U.S. intelligence agencies also reported unusual activity at a suspected biological-weapons facility in Iraq, the officials said.

A CIA report made public last month stated that "Iraq admitted producing thousands of liters of the [biological-warfare] agents anthrax, botulinum toxin and aflatoxin" and had prepared missile warheads and bombs to deliver the weapons.

"Baghdad did not provide persuasive evidence to support its claims that it unilaterally destroyed its [biological-warfare] agents and munitions," the report said.U.N. weapons inspectors said Baghdad's production figures for biological-warfare agents "vastly understated" its actual production and that it could have made two to four times the amount it said it produced, the report said.

The report said that about 8,000 anthrax spores, or less than one-millionth of a gram, is enough to cause a person to become infected and that inhaled anthrax is "100 percent fatal within five to seven days, although in recent cases, aggressive medical treatment has reduced the fatality rate."

The disclosure that Unmovic has not reported the intelligence to the Security Council follows the recent approval by the United Nations of Iraq's purchase of a specialty chemical that could be used to enhance Iraq's chemical and biological arms.

The sale of a shipment of a fine powder known as colloidal silicon dioxide was approved by the U.N. oil-for-food program for Iraq despite objections from the U.S. government amid concerns that the chemical could be used for weapons.

According to intelligence officials, reports about Iraq's hidden anthrax were bolstered by a former Iraqi government official who defected two years ago but only recently came forward with new information, U.S. officials said.

The former Iraqi official, who is part of an opposition group of ex-military officers, provided new details about storage sites where Iraq is keeping chemical and biological weapons, the U.S. officials said.
The defector's accounts have been verified by other intelligence, the officials said.

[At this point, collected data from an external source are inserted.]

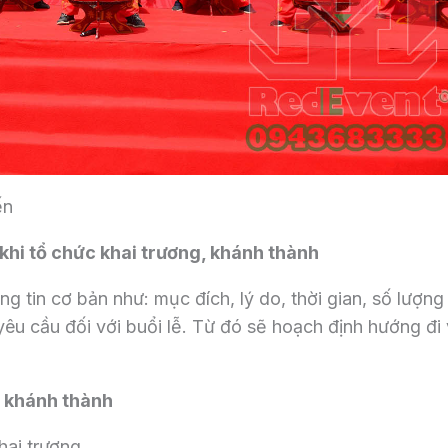
ến
 khi tổ chức khai trương, khánh thành
g tin cơ bản như: mục đích, lý do, thời gian, số lượng
 yêu cầu đối với buổi lễ. Từ đó sẽ hoạch định hướng đi
, khánh thành
hai trương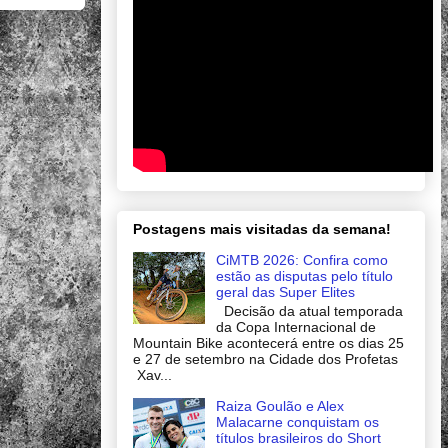
Postagens mais visitadas da semana!
CiMTB 2026: Confira como
estão as disputas pelo título
geral das Super Elites
Decisão da atual temporada
da Copa Internacional de
Mountain Bike acontecerá entre os dias 25
e 27 de setembro na Cidade dos Profetas
Xav...
Raiza Goulão e Alex
Malacarne conquistam os
títulos brasileiros do Short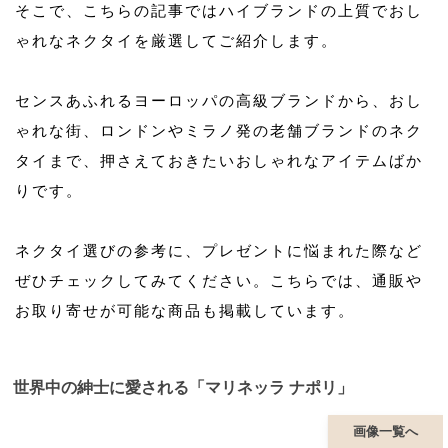
そこで、こちらの記事ではハイブランドの上質でおし
ゃれなネクタイを厳選してご紹介します。
センスあふれるヨーロッパの高級ブランドから、おし
ゃれな街、ロンドンやミラノ発の老舗ブランドのネク
タイまで、押さえておきたいおしゃれなアイテムばか
りです。
ネクタイ選びの参考に、プレゼントに悩まれた際など
ぜひチェックしてみてください。こちらでは、通販や
お取り寄せが可能な商品も掲載しています。
世界中の紳士に愛される「マリネッラ ナポリ」
画像一覧へ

The failure to alert the Security Council to the anthrax stockpile has upset some Bush administration officials, who said the information might have helped persuade some members of the council to support tougher U.S. action.

"If Blix won't report this, what will he do when Iraq obstructs weapons inspectors?" one official asked.

Representatives of Russia, China and France have opposed U.S. efforts to win council approval of military action against Iraq and the ouster of dictator Saddam Hussein.

The issue of Iraq's hidden anthrax is likely to emerge in the next month as the United Nations begins a new round of inspections inside Iraq.

Weapons inspections were halted in 1998 after the Clinton administration began military strikes on Iraq aimed at knocking out suspected chemical-, biological- and nuclear-weapons development sites.

Army Gen. Tommy Franks, commander of the U.S. forces that would lead any attack on Iraq, said the issue of Iraq's weapons of mass destruction is a key area of concern.

"The linkages between the government of Iraq and other transnational terrorist organizations like al Qaeda is not the issue with me," Gen. Franks told reporters Oct. 29. "The issue is the potential of a state with weapons of mass destruction passing those weapons of mass destruction to proven terrorist capability. And I believe that that risk exists."